In this way, our findings add to the range of phenomena that may lengthen the duration between the RP and W judgments (e.g., the representational momentum effect29; the flash-lag effect30; the prior-entry effect31). The current results also add to the work of other investigators that highlight how the act of monitoring the clock affects W judgments32 or how the type of clock used affects the lag between M and W judgments33.

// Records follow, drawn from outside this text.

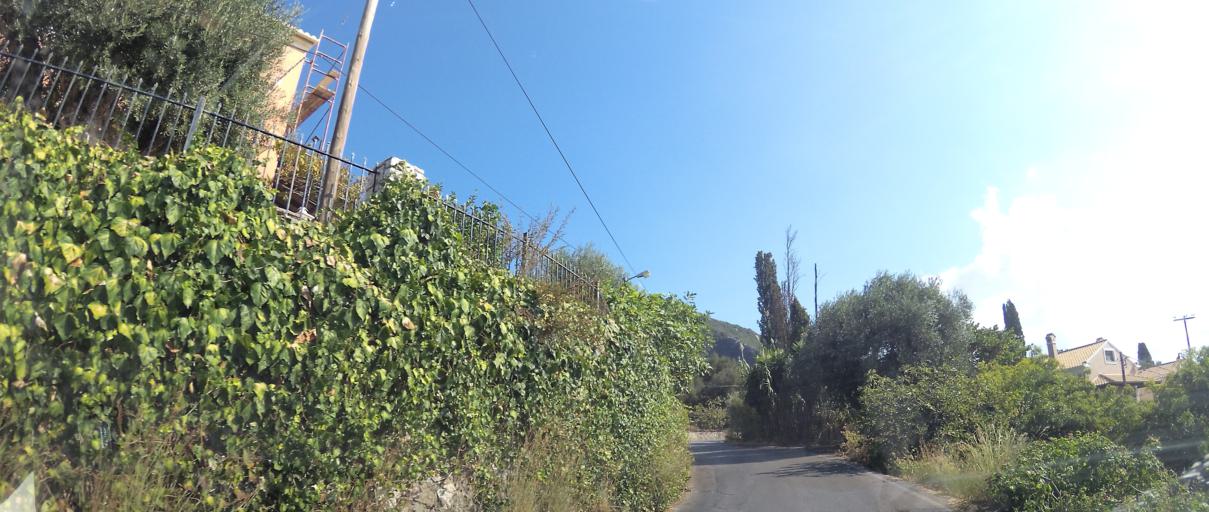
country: GR
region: Ionian Islands
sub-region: Nomos Kerkyras
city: Kontokali
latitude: 39.7195
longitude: 19.8449
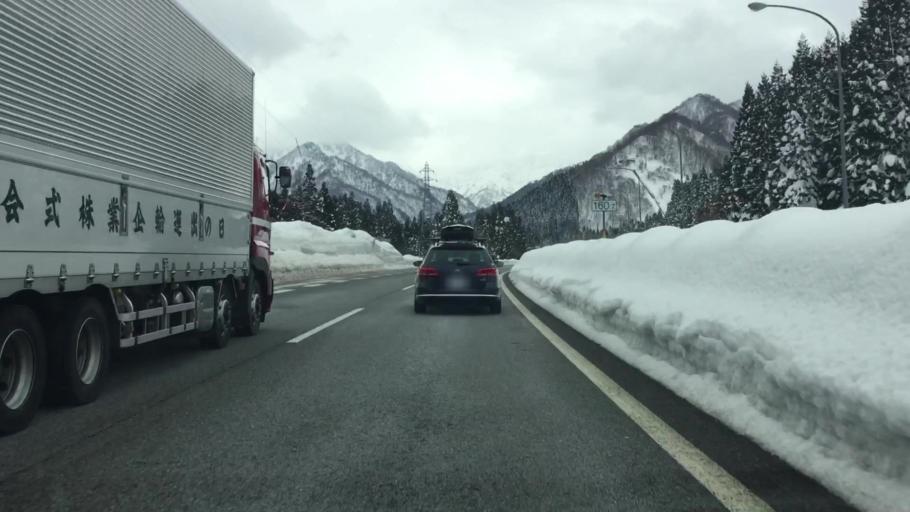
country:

Limitations and future directions

As noted above in the “General methods and statistical analyses” section, testing for these experiments was halted by the COVID-19 outbreak. As such, the sample size is only sufficiently powered to detect effects in the range of ɳp2 = 0.03 and ɳp2 = 0.27. This is relevant given that there were two weak trends in the data that did not reach significance (i.e., 2560 ms v. 5120 ms clock speed condition, 30′ v. 5′ + 1′ clock markings condition). It is plausible that these effects would have achieved significance with a larger sample size. As such, we advise future research to replicate our findings in the context of a bigger sample size.

It is also worth emphasising that we did not collect EEG data and were therefore not able to measure preparatory motor signals (i.e., RPs). Although not essential for the purposes of our experiments and the manipulations that we evaluated, such data would have afforded us greater certainty with regard to how changes in W relate to RPs. Without these data, our suggestions are merely speculative at this stage, and they would constitute something for future research to address.

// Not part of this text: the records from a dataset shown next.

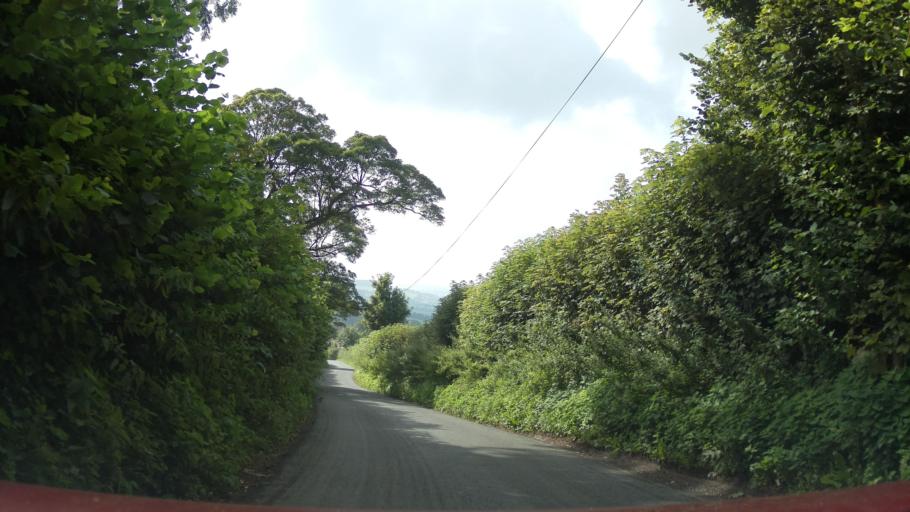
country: GB
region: England
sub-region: Somerset
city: Evercreech
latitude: 51.1639
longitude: -2.5056
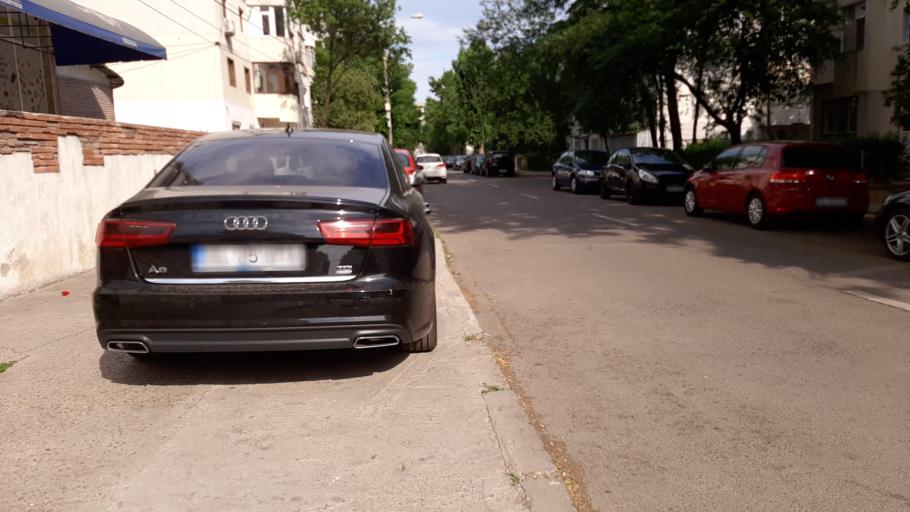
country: RO
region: Galati
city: Galati
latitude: 45.4435
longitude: 28.0248
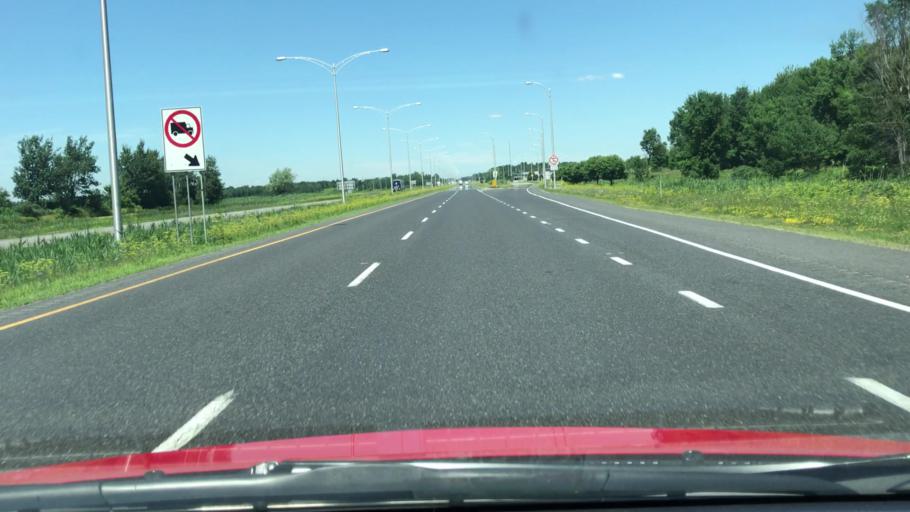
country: US
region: New York
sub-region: Clinton County
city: Champlain
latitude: 45.0312
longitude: -73.4533
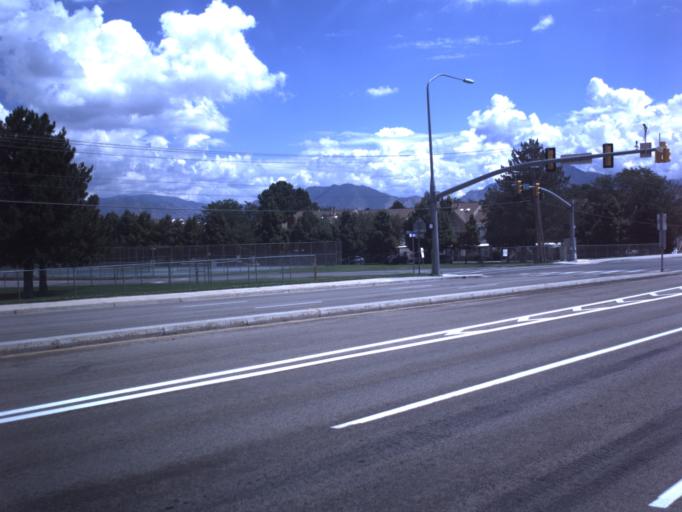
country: US
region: Utah
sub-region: Salt Lake County
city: Taylorsville
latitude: 40.6530
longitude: -111.9348
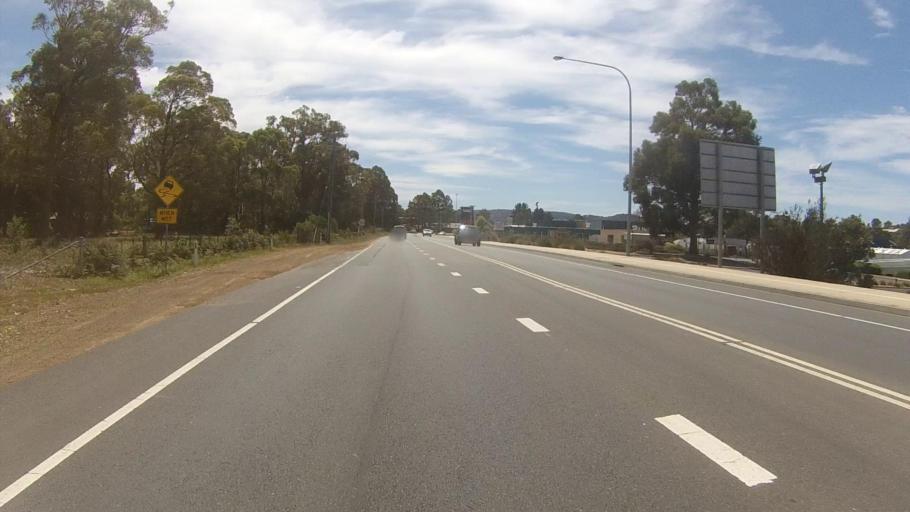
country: AU
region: Tasmania
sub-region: Kingborough
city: Kingston
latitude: -42.9862
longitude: 147.2905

Finally, we deem it right to highlight that, at times, our choice of clock settings could have been better motivated. For instance, we used 8 mm, 10 mm and 13 mm in the Clock hand length experiment, but 9 mm in the remaining experiments. Despite this issue, our manipulations still allowed us to address the fundamental question of whether or not this parameter influences W.

Conclusions

Here we have systematically examined the effect of Libet clock manipulations on intention timing awareness. We have shown that clock speed and the number of clock markings significantly influence W time, but that the clock radius and clock hand length do not. It is our hope that these findings will not only help inform the design of future experiments using the Libet clock to probe W time but will also contribute to the ongoing debate concerning the relationship between RP onset and W time.